Despite some reports to the contrary – including an article from the British Alliance for Natural Health, who erroneously reported that C-51 was killed and the matter closed as of June 20 – bill C-51is still alive and kicking.
The Canadian Parliament is now in recess until October. When they return, they will likely push C-51 through additional readings unless the public opposition is heard loud and crystal clear.
This may pose a dilemma, as October is two months away, and even adults these days have the attention span of gnats. In the end it is up to you to continue expressing your opposition to C-51. If you believe that C-51 is a law that is not in your and your family’s best interest, you can make your voice heard by signing the StopC51 petition.
Watch Out! C-52 May Be Even Worse, and Could Usher in C-51 by Proxy if Passed
It appears C-51 is so valuable to its intended benefactors that another current bill may have a built-in rescue hatch, just in case C-51 can’t make it into law on its own merit.

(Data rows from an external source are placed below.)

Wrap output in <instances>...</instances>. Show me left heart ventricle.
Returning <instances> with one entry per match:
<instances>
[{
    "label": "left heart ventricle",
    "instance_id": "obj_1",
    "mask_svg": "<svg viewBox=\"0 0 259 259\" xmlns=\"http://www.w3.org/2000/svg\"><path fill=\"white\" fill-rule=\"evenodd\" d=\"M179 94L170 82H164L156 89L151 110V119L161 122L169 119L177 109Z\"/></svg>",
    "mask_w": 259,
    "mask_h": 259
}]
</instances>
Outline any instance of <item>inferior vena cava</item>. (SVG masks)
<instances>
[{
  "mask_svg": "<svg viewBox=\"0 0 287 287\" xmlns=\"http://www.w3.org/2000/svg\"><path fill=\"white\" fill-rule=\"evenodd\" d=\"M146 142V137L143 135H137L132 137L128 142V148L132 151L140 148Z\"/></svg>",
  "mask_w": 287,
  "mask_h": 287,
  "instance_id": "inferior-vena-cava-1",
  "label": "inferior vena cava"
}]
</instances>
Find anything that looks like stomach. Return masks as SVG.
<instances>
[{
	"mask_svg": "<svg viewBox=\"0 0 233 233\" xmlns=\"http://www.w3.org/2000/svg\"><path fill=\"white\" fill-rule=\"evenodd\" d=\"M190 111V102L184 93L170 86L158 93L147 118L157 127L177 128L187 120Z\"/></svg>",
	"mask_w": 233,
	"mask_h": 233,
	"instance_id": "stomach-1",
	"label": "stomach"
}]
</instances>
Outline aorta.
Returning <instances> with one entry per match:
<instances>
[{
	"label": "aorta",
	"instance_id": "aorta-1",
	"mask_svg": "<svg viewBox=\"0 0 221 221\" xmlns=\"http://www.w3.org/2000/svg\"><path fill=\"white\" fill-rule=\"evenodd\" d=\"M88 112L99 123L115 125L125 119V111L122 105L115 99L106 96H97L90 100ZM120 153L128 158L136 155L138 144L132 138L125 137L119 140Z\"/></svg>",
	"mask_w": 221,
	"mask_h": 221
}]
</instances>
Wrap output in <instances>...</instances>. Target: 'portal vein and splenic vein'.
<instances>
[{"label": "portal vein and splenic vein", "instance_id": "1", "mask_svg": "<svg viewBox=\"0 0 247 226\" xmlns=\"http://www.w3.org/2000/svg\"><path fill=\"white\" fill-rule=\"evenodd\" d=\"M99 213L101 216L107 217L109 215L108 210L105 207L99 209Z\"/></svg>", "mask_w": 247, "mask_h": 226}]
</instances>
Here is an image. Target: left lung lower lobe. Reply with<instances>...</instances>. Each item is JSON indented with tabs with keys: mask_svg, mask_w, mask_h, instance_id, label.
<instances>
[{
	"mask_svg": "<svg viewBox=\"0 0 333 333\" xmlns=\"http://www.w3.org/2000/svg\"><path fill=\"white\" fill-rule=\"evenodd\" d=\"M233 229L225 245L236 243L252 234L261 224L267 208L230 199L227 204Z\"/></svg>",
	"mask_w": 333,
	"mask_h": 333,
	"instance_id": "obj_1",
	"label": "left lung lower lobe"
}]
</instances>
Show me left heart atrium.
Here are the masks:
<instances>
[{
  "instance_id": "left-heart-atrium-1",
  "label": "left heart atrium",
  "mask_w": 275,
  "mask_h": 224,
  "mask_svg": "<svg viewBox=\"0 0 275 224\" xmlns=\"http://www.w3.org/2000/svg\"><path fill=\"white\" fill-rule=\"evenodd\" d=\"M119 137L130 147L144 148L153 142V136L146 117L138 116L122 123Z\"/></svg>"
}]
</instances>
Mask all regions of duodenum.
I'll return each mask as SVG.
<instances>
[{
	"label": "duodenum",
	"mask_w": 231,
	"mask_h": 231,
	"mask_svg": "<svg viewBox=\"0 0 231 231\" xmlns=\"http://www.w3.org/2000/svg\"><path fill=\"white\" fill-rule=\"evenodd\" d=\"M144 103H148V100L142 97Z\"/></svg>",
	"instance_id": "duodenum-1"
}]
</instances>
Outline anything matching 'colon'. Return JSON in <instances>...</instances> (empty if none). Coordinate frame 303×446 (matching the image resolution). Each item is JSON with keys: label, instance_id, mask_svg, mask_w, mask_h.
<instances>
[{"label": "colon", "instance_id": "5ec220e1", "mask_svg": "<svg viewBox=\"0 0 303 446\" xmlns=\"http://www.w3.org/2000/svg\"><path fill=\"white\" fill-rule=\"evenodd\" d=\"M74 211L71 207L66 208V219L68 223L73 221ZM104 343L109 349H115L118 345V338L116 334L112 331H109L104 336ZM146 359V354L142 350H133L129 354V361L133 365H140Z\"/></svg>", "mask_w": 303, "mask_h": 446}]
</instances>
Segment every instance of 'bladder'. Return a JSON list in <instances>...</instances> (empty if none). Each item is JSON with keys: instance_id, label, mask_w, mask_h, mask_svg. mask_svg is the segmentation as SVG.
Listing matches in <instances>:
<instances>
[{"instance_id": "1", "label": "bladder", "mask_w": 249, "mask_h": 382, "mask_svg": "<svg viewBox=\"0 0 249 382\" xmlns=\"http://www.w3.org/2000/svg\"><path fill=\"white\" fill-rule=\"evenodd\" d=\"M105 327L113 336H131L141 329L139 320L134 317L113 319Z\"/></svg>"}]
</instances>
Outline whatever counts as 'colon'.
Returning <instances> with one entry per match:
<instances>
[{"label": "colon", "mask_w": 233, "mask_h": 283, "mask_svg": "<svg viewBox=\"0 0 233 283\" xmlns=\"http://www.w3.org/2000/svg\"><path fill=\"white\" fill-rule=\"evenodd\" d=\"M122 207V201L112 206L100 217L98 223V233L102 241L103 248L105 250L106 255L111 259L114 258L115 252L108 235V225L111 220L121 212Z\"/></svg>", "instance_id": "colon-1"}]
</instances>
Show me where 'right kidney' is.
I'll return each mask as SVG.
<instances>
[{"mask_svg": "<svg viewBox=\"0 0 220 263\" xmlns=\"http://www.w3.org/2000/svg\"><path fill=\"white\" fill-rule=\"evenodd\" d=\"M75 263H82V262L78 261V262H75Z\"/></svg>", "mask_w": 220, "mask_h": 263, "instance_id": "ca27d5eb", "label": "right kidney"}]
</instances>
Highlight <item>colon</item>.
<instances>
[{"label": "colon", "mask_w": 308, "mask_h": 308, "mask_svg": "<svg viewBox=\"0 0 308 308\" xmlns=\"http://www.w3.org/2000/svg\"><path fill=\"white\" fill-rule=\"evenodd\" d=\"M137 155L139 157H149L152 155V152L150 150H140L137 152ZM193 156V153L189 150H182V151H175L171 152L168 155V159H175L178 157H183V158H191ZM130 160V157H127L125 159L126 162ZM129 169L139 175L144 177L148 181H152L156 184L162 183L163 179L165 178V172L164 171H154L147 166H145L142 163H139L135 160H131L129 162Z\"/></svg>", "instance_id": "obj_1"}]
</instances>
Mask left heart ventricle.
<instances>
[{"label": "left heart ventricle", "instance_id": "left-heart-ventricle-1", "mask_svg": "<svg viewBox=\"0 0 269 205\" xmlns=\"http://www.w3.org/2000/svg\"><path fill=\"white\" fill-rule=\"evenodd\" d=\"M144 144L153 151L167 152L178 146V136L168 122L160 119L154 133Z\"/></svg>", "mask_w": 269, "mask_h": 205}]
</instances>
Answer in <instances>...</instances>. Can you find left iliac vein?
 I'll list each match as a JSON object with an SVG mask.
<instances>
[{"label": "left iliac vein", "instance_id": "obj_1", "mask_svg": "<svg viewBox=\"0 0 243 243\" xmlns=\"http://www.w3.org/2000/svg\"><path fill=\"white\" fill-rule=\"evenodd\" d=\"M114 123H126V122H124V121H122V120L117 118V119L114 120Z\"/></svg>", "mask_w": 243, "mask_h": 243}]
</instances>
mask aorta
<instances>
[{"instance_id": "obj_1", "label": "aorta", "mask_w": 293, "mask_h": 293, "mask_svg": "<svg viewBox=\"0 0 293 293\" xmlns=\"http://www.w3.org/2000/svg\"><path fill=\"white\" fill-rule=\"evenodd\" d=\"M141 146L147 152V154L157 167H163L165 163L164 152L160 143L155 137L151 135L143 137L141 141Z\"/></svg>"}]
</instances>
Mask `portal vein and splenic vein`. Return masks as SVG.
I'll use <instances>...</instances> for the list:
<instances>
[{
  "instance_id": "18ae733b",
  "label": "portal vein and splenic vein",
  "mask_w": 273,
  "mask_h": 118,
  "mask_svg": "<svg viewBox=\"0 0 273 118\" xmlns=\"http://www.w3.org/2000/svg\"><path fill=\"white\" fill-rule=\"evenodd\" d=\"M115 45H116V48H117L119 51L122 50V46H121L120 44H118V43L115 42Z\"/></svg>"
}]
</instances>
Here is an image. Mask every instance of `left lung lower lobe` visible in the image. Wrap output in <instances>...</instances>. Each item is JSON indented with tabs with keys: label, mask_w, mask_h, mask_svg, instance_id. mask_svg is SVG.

Enter big brother: bill C-52, which amends and updates the Canada Consumer Product Safety Act.
In his Draft Discussion Paper on Bill C-52 and the Canada Consumer Product Safety Act, Constitutional lawyer Shawn Buckley warns that bill C-52 – although it does not specifically target natural health products – could set a precedent where Canadians will learn to accept removal of their rights in the name of product safety.
C-52 removes a number of civil rights, including abolishing the law of trespass. C-52 also grants the state the right to seize property without court order or without even reporting the seizure to a court for an indefinite period, and gives the state the right to assume control over movement of private property without court order and without concern for safety, just to name a few of the heinous inclusions in this bill.
According to Mr. Buckley, the bill goes so far as to permitting the state to take control of business and private property for trivial violations of the Act or Regulations, even if those violations do not in any way pose a safety problem.
Additionally, if bill C-51 is defeated but bill C-52 passes, bill C-52 could be made applicable to Natural Health Products by way of a regulatory amendment to Schedule I of bill C-52! Put simply, C-52 could then be used to take away Natural Health Products in the name of safety.
Bill C-52 has already been through second reading and only needs one more reading to go through the House of Commons and be sent to the Senate.